“If we just passed a law, that would fix it!” That has been the “Christian” response to so many moral issues in our national dialogue over the past decade: abortion, homosexuality, etc.
And while I might be also be troubled by the the moral slide that this world has gone through over the past forty years, I don’t see how changing the law would make any difference, for two basic reasons.
External Morality vs. Internal Problems
Sin is an internal issue. Make sin illegal doesn’t change the root problem: the human heart. Jesus spoke to this issue in Matthew 23 when He criticized the Pharisees for the outward appearance of morality without concern for the heart.
“Woe to you, teachers of the law and Pharisees, you hypocrites! You clean the outside of the cup and dish, but inside they are full of greed and self-indulgence. Blind Pharisee! First clean the inside of the cup and dish, and then the outside also will be clean.
“Woe to you, teachers of the law and Pharisees, you hypocrites! You are like whitewashed tombs, which look beautiful on the outside but on the inside are full of the bones of the dead and everything unclean. In the same way, on the outside you appear to people as righteous but on the inside you are full of hypocrisy and wickedness.
Matthew 23:25-28
These individuals had managed an outward morality that had not filtered into their hearts. It did not fool Jesus, and yet this is what many advocate for our society.
Tried and Found Lacking
Legislating has been tried in the past, and it didn’t work. What will make this time different?

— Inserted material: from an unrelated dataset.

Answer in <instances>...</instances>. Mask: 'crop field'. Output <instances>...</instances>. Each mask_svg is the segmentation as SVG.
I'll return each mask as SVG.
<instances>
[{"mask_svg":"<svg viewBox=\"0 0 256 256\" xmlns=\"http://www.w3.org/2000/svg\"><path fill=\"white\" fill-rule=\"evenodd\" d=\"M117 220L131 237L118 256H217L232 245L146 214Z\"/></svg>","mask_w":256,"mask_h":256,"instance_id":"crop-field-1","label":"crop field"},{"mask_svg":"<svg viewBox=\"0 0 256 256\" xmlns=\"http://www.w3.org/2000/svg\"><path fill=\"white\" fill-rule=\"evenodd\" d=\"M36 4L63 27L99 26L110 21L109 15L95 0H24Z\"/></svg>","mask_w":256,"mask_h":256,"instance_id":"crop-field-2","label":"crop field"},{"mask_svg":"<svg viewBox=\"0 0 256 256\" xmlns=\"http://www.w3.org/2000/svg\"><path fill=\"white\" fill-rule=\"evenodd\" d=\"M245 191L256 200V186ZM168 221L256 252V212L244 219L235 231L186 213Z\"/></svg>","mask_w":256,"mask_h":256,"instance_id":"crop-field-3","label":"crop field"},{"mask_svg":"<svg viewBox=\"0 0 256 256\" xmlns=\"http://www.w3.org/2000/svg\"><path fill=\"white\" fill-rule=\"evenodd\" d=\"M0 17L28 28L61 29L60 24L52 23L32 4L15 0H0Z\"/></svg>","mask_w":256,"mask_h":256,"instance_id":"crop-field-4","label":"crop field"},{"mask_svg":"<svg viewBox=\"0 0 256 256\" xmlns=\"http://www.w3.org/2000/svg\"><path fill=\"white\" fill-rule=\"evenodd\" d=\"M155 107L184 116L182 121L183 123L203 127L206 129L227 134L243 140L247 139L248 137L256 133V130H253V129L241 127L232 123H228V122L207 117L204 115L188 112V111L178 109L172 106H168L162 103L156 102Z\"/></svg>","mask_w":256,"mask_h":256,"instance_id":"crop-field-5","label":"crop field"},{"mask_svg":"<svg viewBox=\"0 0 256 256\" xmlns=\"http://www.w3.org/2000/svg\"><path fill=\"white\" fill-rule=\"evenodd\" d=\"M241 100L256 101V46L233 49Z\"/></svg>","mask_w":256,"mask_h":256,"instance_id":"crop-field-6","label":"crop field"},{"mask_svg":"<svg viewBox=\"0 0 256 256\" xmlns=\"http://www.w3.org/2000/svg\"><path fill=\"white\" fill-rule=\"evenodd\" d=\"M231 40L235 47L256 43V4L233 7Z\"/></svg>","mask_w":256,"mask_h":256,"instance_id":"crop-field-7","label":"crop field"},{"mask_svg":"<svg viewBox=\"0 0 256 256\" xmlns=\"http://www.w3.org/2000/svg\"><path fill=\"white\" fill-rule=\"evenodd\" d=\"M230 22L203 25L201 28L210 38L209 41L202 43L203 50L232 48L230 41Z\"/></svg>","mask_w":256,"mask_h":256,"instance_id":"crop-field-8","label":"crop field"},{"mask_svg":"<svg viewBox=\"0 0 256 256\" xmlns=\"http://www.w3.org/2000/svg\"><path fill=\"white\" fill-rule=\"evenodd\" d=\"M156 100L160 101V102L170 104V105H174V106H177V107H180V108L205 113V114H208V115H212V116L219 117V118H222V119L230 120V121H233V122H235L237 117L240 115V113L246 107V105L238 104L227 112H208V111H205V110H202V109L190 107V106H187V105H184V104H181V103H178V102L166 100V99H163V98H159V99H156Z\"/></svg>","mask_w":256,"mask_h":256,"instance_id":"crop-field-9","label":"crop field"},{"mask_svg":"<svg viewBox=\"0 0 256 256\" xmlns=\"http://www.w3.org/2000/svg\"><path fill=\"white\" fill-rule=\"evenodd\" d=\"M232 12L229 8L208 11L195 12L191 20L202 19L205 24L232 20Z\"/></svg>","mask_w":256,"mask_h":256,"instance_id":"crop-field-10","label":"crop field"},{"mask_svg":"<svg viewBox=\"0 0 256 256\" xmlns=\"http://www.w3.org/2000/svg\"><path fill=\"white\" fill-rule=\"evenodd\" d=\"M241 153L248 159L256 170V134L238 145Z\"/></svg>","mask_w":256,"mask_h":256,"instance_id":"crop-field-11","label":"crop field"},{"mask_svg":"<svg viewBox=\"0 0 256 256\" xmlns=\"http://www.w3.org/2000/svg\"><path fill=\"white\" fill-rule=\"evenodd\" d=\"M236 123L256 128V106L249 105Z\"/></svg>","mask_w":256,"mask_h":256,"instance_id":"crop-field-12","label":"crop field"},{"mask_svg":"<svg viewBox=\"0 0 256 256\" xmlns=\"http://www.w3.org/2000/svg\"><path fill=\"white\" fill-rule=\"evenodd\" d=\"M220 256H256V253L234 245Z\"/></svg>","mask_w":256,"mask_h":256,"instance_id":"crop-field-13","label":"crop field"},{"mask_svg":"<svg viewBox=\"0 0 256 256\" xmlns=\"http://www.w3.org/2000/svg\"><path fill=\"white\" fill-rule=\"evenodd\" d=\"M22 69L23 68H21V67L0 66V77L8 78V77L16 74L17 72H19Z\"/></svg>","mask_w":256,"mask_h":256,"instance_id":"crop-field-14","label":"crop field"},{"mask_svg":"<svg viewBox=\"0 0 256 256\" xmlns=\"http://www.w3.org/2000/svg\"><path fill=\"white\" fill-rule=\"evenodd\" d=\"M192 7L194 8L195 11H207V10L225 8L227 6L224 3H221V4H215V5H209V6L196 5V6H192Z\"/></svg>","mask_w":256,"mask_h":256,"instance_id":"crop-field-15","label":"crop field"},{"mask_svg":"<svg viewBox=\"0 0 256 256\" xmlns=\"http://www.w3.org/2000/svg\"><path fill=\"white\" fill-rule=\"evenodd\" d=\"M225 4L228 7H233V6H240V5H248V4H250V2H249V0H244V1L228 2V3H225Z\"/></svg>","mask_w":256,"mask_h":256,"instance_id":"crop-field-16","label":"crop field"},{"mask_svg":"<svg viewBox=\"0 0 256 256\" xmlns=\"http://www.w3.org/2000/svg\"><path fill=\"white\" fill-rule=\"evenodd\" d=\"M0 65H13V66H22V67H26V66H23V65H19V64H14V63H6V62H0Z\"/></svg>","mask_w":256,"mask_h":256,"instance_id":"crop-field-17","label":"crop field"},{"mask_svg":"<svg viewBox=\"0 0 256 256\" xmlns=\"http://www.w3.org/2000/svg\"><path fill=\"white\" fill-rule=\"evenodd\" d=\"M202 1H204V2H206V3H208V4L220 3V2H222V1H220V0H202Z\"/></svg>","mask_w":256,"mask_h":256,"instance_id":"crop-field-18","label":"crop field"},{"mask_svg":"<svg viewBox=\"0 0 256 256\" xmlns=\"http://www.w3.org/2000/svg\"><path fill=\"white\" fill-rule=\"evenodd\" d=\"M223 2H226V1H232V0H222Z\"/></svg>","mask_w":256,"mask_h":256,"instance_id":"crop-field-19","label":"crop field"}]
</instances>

Now, you might assume that I’m about to talk about Prohibition or even the practice of backroom abortions pre-Roe v. Wade.
But I’m not.
I’m going to use the Israelites as my example. God gave them the Ten Commandments, and they were almost immediately violated. Furthermore, God gave them other laws and restrictions as an outward sign of His presence among them so that they might be distinguished from their pagan neighbors.
And yet, these restrictions were constantly being ignored.
So if God cannot legislate us into obedience, how do we think that the US government is going to pull it off?
Conclusion
Forcing others into behavioral holiness will not get them any closer to the heart change needed to secure their place in eternity. If anything, our attempts to do this only succeed in pushing them further from us and from God. Is morality important? Of course, but what is an outward morality without the presence of God in the heart to transform the individual and bring them out of darkness and into the kingdom of light?